CLASS MANUAL <#classes> <break...break>

<#classes>
the number of classes that will be generated
<break...break>
the numeric class breaks. There must be <#classes> - 1 values.

CLASS NONE - turns off the classification scheme.

Until the CLASS NONE command is given the classification remains in effect, and will cause all subsequent uses of ARCLINES, LABELMARKERS, POINTMARKERS, and POLYGONSHADES to be classified.

Another method of classifying data is to use lookup tables. These are INFO files that perform a similar function as the CLASS MANUAL command. A manual procedure from ARC for the creation of a lookup tables is:

  1. Use PULLITEM to extract the attribute table item that holds the data values.
  2. Use ADDITEM to add a numeric field called SYMBOL.
  3. Enter INFO, SELECT the table and PURGE the old data.
  4. ADD records to the lookup table.
    1. Specify the breakpoint value for numeric data, or the alphanumeric for text data.
    2. Specify the symbol number.
  5. SORT on the data field (not the SYMBOL field).

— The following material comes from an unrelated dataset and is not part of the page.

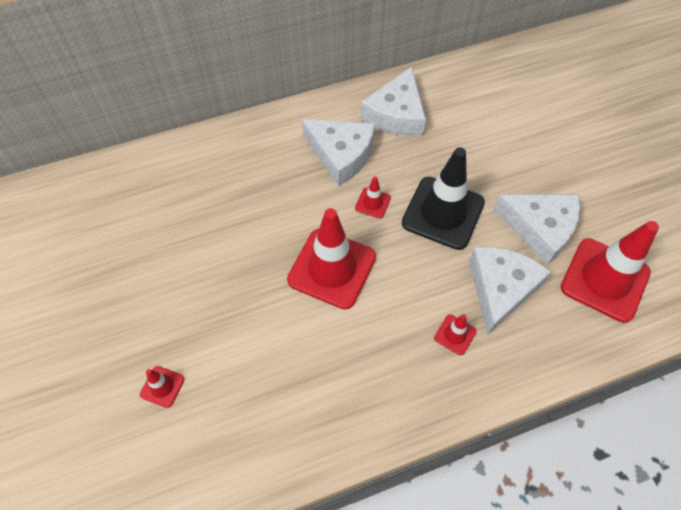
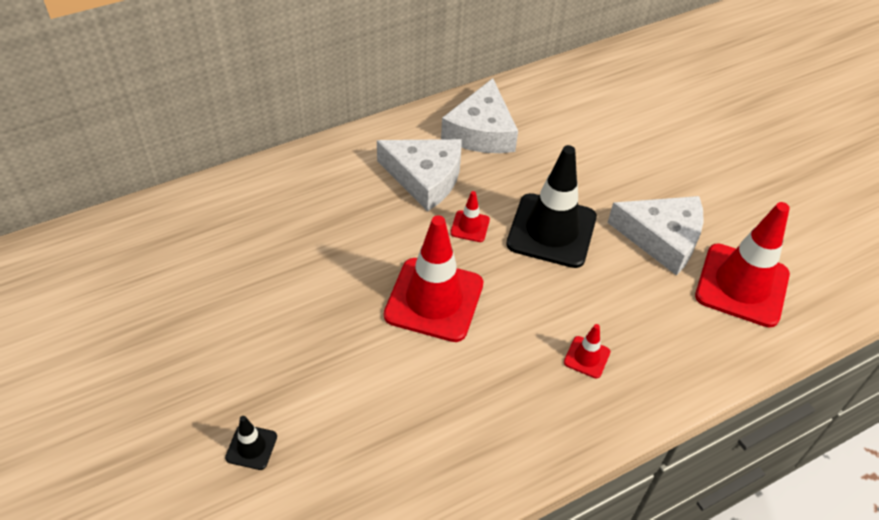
camera: 10 degrees left, 10 degrees down
red traffic cone [140,366,184,408] -> black traffic cone [225,416,277,470]
white cheese [469,247,551,334] -> none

It is possible to automate the creation and specification of lookup tables within ARCPLOT. SETMAN.aml allows the manual update of symbol values within a lookup table, as well as creation a new table. The AML handles both nominal and numeric data. The syntax is:

SETMAN <lookup_table>

<lookup_table>
will be created if it does not exist, existing tables will be selected for update.

Natural Breakpoints

Because the Jenks' Optimal classification scheme is generally considered to provide the best classification of numeric data (MacEachren 1992), it should be included in ARC/INFO (and with any mapping program). Unfortunately it is not, but ARC/INFO's does provide a macro language, commands to export data, and a method for calling system programs. These can be combined to allow the automated generation of the breakpoints for Jenks' optimal classification. The AML, JENKS.aml, exports the data to be classified, calls the C program, jenks (which must be in the executable search path), that calculates the breakpoints, and constructs a lookup table. The cartographer must still specify symbol matches though. Please note that the routine generates a lookup table that contains more information than is required for ARCPLOT's use (although ARCPLOT can still use it); this additional information is included for use by the AML's presented in later chapters. The additional information is: an initial line that is one smaller than the smallest data value (this is included only in non-nominal lookup tables, including the output from Jenk's); a column that contains the number of values in the associated coverage in the first record, and the number of values in each category in the following records; and a column that contains the coverage name in the first record, an 'n' (for nominal data), an 'o' (for ordinal data) or an `r' (for interval/ratio data), the coverage type in the third record (point, arc, etc), and for route and section lookup tables, the route name in the forth record. This additional information allows these AMLs to select the coverage it is based on and, for legends, provide category totals and appropriate symbolization.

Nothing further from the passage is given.